Join in with: Day-trips to tiny cliff-top hamlets to catch the sunset and countryside festivals (paniyíria).
An extra tip for kids: Learn how to protect the loggerhead sea turtle and explore the island’s fascinating underwater world at the Marine Park!

Alonissos
Where: In the Aegean Sea, the third member of the Northern Sporades
Why: Peaceful and serene, more rugged than its neighbors, with a strong British and Italian presence and second-home owners from all over the world, spring waters, pine forest, olive groves, orchards, arbutus (a native flowering plant), heather, kermes oak, and lentisc (type of mastic tree). Resident herbalists and a homeopathic academy. Some of Greece’s cleanest seas.
Must visit: Hóra (Paleá Alónnissos), Stení Vála, Roussoúm Yialós, Marpoúnda Bay.
Where to stay: There are a few all-inclusive hotels, many rooms and family guesthouses, plus some 3-star hotels.
Join in with: Art exhibits and countryside festivals (paniyíria).
An extra tip for kids: Find out how to adopt a newly-born monk seal at the Marine Park (and please eat some of the local apricots –they are really tasty here)!

Ancient Pella: In the land of Alexander the Great.
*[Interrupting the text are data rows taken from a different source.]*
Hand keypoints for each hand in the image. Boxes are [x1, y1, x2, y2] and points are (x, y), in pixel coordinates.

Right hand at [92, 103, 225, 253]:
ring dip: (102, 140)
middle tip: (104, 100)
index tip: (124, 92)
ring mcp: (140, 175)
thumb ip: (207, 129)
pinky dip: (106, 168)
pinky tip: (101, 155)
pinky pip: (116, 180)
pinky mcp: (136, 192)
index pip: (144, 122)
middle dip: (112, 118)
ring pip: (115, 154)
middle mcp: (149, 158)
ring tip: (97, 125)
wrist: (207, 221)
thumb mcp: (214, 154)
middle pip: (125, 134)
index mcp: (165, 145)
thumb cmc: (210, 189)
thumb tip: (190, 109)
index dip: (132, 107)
Where: In the current Pella regional unit of Central Macedonia in Greece
Why: Set out on a magical journey through time to the glorious kingdom of ancient Macedonia, where Alexander the Great was born. Peer into the rich history of the Macedonian state capital, a bustling metropolis of the Classical period. A number of excavations of the site reveal the ancient city’s majestic grandeur.
Must visit: The monumental palatial complex that occupies the northernmost hill of the city, and covers an area of 60.000 m2. Wander around the city’s commercial and manufacturing center, the so-called agora (ayorá), which was in fact the biggest agora of the ancient world.
This huge building complex included shops, workshops, administration offices, and the repository of the city’s historical records.
The main avenue of agora was actually connected with the city’s port, the ruins of which are still visible today.
The ancient agora is constructed according to the famous urban planning of Hippodamus (Hippodamian grid plan): well-defined city blocks, paved streets with sidewalks, and elaborate water supply and sewage systems. They all illustrate Pella’s modern infrastructure and sophisticated urban design. The two-story private houses built in Doric and Ionic style brings to mind images of a prosperous, ancient, city.

An extra tip for children: You will certainly be impressed by the outstanding mosaic floors that used to decorate the city’s grand mansions – the most famous are the ones depicting the Abduction of Helen, Rapture, the Amazonomachy (the battle of Amazons), and the Deer Hunt. You can marvel at these decorated floors (considered the most important group of mosaics in Macedonia) at the New Archaeological Museum of Pella.